On 10/29/2003 01:32 AM, Ludwik Kowalski wrote:

Therefore I would expect more pressure on the front wall
and not on the back wall. What am I missing?

OK, I think I know where Ludwik is coming from.

Consider the following situation:
-- Hopper-shaped car, so no rain can hit the front wall,
because of the sloping front wall.
-- Almost full of water, so no rain can hit the rear wall.

. \WWWWwwwwwwww/
. \ /
. \________/
. rear OO OO front ==>


In addition, somewhere hidden down in the undercarriage,
there is a half-full bottle of water. Spring water, not
rainwater.

Here's the momentum balance:

new rainwater slows down old rainwater
rainwater slows down car
car slows down bottled springwater.

That is, the momentum flow is:
new rainwater
--> old rainwater
--> car
--> bottled springwater

The rainwater will be higher in the rear as shown.
The bottled springwater will be higher in the front.

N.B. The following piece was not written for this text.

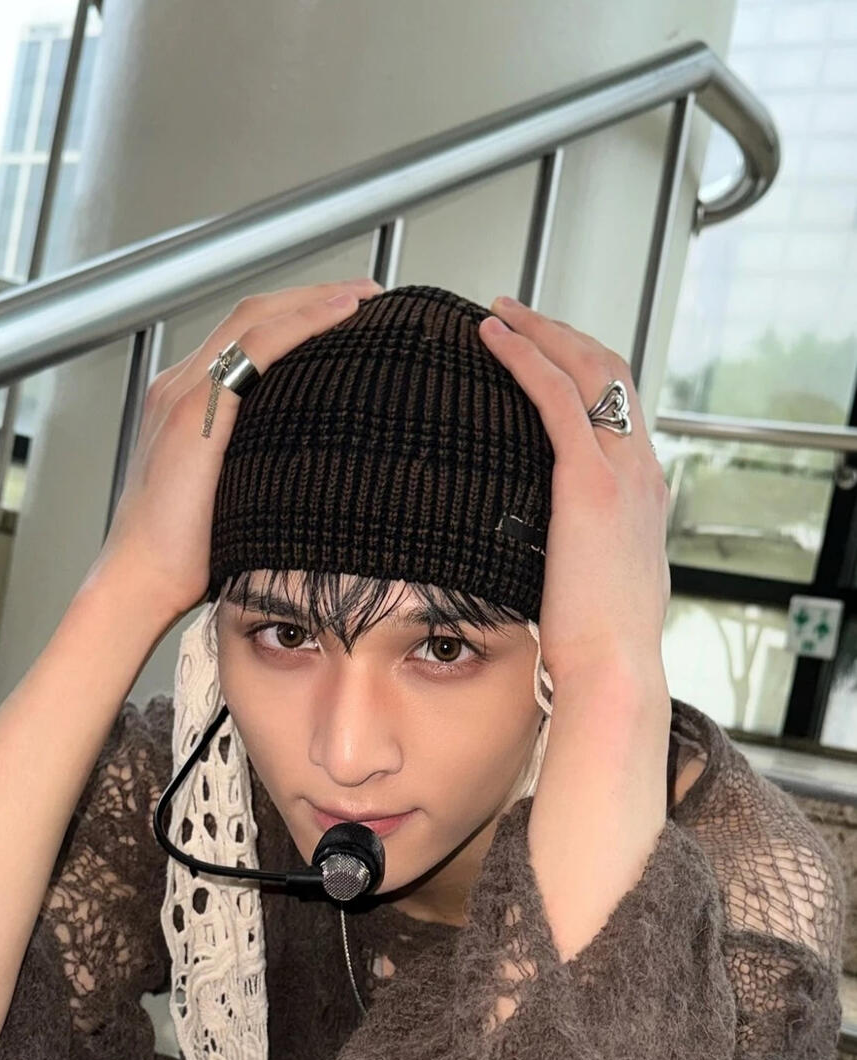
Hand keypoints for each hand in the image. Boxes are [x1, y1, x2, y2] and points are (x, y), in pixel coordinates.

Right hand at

As I said in my previous note: the key idea is to
divide the world into subsystems, and keep track of
the mass flow into/out of each subsystem, and the
momentum flow into/out of each subsystem.

Note that this is a post-Newtonian viewpoint.
Newton's laws apply to particles, not directly to
regions. So perhaps this is a good lesson in why
we learn physics:
-- The sophisticated approach to analyzing
the problem makes things easy. Treat the water
as a fluid.
-- The elementary approach (keeping track of
individual particles) is a much harder. It
tempts you to think about all sorts of horrid
details that don't matter in the end.